(Supplied data)
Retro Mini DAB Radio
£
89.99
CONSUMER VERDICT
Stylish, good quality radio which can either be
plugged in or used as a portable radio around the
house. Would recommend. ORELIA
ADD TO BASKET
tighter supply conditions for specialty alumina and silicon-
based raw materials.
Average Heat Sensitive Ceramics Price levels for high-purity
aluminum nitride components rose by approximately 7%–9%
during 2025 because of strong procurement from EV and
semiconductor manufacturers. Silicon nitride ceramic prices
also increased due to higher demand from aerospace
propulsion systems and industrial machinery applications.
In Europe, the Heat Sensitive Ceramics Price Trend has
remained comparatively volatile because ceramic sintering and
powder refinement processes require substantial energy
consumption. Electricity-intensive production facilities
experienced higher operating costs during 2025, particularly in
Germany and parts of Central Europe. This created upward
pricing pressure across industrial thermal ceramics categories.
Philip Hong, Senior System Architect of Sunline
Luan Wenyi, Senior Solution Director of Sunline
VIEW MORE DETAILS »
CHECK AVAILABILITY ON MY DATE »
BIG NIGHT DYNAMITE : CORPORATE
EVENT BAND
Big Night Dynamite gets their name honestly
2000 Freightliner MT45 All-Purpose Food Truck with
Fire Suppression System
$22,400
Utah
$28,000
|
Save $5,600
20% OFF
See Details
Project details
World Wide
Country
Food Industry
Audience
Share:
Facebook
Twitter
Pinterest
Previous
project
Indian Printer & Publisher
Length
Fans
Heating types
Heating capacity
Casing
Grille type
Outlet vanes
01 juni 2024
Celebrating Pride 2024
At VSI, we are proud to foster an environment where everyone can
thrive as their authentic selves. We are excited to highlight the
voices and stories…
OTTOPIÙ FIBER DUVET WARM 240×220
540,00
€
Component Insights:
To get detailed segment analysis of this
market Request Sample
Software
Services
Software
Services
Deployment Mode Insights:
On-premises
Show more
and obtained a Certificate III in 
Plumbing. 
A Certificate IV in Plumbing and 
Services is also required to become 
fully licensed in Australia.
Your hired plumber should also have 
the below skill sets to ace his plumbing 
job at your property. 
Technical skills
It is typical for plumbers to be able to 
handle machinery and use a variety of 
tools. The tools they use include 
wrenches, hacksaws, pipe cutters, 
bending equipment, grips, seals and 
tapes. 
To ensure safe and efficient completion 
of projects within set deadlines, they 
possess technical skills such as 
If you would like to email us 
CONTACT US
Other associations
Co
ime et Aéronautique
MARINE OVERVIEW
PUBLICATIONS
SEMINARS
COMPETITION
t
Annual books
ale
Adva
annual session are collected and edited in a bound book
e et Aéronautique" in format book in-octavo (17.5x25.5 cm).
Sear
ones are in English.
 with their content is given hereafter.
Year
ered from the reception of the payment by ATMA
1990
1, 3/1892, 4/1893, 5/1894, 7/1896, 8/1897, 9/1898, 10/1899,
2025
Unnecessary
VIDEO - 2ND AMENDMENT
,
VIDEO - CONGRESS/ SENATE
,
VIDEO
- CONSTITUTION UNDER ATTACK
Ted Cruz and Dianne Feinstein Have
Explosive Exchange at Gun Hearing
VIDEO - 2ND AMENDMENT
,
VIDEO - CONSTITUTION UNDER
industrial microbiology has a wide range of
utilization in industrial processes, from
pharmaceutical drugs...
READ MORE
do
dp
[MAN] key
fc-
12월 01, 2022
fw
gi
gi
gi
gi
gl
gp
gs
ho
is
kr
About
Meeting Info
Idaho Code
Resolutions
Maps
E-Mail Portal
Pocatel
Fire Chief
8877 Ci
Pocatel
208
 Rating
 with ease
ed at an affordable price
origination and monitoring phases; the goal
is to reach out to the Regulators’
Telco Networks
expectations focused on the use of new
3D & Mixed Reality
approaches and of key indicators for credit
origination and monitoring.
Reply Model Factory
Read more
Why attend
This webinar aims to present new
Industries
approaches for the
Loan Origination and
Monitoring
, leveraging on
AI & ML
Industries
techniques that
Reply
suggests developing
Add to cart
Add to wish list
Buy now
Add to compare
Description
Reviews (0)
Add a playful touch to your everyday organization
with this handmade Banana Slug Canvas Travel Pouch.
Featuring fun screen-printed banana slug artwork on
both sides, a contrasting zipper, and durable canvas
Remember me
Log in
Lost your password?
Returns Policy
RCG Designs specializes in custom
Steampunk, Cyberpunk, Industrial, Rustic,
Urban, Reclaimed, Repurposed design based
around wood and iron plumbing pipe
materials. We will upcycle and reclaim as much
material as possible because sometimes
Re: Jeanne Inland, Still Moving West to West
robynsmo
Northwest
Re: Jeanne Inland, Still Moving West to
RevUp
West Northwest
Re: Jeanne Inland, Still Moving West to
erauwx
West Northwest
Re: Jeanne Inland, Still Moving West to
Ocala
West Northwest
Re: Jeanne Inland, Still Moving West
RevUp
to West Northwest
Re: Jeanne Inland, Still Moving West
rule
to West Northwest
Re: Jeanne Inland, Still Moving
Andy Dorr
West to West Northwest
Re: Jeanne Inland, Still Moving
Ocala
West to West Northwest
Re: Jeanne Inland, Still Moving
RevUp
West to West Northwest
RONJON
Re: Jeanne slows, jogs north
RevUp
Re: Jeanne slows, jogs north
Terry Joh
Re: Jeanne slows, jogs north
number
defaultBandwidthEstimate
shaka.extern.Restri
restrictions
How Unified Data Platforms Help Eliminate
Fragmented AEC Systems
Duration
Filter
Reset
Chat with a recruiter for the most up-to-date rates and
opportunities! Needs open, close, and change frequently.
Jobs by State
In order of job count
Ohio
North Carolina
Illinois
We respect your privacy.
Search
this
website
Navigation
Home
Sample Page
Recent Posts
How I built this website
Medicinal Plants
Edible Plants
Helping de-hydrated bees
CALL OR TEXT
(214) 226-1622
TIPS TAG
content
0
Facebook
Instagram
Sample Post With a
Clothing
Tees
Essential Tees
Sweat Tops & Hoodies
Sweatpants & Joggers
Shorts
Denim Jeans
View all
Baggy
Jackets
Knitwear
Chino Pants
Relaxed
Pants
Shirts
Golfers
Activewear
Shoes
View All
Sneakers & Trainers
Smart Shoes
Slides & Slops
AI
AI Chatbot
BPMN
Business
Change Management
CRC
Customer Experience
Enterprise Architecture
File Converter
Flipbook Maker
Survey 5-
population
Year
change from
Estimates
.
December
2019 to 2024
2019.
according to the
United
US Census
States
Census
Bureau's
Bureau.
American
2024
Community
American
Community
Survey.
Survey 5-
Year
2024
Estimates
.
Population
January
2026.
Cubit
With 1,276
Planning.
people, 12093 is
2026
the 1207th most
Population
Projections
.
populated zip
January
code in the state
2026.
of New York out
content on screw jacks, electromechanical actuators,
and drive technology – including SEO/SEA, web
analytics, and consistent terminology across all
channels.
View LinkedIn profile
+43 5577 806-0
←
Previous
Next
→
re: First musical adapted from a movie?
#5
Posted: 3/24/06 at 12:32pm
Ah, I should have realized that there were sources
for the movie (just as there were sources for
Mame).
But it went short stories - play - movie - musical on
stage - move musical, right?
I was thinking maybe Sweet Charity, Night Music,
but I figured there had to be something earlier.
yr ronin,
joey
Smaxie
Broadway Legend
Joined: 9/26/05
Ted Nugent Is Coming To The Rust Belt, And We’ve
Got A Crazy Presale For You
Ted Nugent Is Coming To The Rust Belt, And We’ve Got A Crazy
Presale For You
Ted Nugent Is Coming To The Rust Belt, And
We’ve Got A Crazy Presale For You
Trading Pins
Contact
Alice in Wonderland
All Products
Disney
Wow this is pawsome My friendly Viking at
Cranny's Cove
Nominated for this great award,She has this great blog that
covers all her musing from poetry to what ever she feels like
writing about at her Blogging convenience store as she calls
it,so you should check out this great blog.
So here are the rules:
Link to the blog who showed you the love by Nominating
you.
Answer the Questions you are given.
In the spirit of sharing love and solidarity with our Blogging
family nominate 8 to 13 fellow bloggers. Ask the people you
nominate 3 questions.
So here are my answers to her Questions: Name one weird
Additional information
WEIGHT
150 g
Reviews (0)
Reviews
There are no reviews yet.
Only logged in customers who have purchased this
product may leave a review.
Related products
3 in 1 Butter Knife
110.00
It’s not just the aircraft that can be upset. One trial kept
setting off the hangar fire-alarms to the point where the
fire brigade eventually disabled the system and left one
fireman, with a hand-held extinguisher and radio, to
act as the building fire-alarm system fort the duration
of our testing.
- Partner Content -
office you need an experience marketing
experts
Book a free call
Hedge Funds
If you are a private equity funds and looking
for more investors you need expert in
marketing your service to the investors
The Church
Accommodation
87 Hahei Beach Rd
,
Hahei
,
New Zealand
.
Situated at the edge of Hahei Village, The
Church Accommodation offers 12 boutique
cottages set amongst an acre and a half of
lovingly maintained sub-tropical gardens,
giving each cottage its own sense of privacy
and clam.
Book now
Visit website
(End Supplied data)
List every line above that contains the string "Coming", copying each one in full.

## Task output
Ted Nugent Is Coming To The Rust Belt, And We’ve
Ted Nugent Is Coming To The Rust Belt, And We’ve Got A Crazy
Ted Nugent Is Coming To The Rust Belt, And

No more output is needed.